> To do: Can you copy the records out word for word, from their very first line through the line containing "text Notice the", with both of those lines included?

> Material for this exercise:
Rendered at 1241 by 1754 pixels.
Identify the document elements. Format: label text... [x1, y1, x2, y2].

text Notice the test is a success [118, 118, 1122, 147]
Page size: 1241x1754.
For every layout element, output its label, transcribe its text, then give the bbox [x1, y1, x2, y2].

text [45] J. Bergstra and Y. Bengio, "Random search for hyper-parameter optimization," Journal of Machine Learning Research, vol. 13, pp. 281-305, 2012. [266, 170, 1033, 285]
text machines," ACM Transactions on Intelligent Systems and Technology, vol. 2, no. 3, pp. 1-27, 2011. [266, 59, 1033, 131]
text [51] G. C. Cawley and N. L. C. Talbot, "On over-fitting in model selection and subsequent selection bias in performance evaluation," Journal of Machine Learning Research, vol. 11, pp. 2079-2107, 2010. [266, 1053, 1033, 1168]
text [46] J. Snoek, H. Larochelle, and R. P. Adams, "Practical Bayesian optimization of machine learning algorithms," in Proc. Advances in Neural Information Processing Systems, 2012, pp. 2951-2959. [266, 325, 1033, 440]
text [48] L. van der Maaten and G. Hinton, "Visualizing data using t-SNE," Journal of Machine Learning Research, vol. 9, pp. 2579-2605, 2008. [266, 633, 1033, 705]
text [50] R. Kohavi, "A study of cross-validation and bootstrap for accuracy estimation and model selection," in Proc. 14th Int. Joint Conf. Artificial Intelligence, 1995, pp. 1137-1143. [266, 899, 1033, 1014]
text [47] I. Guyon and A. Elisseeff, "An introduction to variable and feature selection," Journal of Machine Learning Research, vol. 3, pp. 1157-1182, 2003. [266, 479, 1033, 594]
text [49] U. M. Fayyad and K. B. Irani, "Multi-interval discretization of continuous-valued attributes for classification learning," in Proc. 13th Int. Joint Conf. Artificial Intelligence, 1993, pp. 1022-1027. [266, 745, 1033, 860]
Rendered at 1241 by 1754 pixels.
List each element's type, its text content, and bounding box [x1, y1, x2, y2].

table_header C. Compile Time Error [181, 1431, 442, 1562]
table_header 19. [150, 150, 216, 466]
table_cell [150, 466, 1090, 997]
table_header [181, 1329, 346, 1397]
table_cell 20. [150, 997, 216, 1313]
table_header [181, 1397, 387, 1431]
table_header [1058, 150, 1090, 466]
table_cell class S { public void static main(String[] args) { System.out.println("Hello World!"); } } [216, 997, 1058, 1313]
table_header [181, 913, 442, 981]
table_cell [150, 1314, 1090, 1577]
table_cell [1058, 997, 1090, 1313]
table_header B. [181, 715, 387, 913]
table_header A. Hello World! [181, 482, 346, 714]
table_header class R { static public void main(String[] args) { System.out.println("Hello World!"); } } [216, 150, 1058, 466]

> The solution:
Rendered at 1241 by 1754 pixels.
Identify the document elements. Format: label text... [x1, y1, x2, y2].

text Notice the test is a success [118, 118, 1122, 147]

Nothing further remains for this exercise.